Recent advances in blastocyst culture and transfer have resulted in improved IVF pregnancy rates and reduced multiple pregnancy rates.
What is a Blastocyst?
When an embryo reaches the 5 to 7 day development stage then a blastocyst is formed. At this point in development, the embryo has between 60 and 100 cells distributed in two areas. An outer embryo lining (which will later form the placenta), and an inner mass (which will later become the fetus). The embryo develops into the blastocyst stage during a natural cycle, as it is leaving the fallopian tubes and entering the uterus. An embryo needs to have entered into the blastocyst stage. Once it arrives in the uterus to ensure proper implantation.
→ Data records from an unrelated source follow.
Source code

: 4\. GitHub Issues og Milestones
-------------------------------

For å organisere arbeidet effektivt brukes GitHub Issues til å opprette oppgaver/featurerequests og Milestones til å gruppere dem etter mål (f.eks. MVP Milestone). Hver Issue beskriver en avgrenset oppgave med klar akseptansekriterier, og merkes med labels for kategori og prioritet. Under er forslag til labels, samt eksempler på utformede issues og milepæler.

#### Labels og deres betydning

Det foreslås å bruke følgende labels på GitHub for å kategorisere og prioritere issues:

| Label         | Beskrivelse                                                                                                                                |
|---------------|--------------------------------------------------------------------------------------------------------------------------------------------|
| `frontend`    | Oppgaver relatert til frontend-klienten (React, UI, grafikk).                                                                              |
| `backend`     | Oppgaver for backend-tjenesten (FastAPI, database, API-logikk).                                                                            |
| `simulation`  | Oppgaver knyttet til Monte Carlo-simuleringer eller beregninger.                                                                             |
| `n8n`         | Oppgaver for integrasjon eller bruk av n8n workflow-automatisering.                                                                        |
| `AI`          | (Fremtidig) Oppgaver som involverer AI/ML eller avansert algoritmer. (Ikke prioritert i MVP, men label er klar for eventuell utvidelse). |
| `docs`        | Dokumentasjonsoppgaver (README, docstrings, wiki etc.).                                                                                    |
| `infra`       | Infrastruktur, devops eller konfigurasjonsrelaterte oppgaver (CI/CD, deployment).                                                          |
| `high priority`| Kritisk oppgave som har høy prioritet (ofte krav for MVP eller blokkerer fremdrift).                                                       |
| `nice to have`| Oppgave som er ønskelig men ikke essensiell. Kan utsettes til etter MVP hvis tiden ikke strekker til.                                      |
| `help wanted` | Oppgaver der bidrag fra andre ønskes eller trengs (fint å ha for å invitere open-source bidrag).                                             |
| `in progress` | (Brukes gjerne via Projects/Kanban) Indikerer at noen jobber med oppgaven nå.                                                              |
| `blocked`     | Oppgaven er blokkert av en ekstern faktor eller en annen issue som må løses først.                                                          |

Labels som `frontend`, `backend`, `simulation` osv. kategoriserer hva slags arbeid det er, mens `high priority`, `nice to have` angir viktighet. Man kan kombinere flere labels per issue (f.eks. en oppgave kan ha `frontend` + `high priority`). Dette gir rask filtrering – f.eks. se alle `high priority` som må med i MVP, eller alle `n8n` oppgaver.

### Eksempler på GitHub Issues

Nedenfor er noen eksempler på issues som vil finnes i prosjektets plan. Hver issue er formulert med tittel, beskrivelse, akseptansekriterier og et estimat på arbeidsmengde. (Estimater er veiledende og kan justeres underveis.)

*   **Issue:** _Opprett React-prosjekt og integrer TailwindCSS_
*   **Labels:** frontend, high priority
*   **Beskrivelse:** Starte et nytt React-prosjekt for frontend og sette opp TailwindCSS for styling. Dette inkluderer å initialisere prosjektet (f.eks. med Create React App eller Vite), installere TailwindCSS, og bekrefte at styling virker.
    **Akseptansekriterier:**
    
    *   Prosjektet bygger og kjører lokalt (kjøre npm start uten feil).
Embryos are transferred to the uterus on day three (called Day 3 transfer) after fertilization and it is not uncommon to transfer 3 or 4 embryos. However, it is now possible to grow embryos in the laboratory to the blastocyst stage of development, which occurs on day 5 after fertilization. The strongest and healthiest embryos make it to blastocyst stage as they have survived the key growth and division processes. Plus they have a better chance of implanting once transferred. The selection of potentially more viable embryos allows the embryologist to transfer fewer embryos. Maybe 1 or 2, thus lowering the risk of high order multiples while maintaining high pregnancy rates.
Before you and your partner decide on a blastocyst culture and transfer, it is important to consider whether or not you are suited for the procedure. Your fertility specialist will perform a number of tests to determine whether you are suitable. You will also be advised of the risks involved so that you can make an informed decision. Blastocyst transfer (blastocyst culture) does have its disadvantages and may not be appropriate for all couples.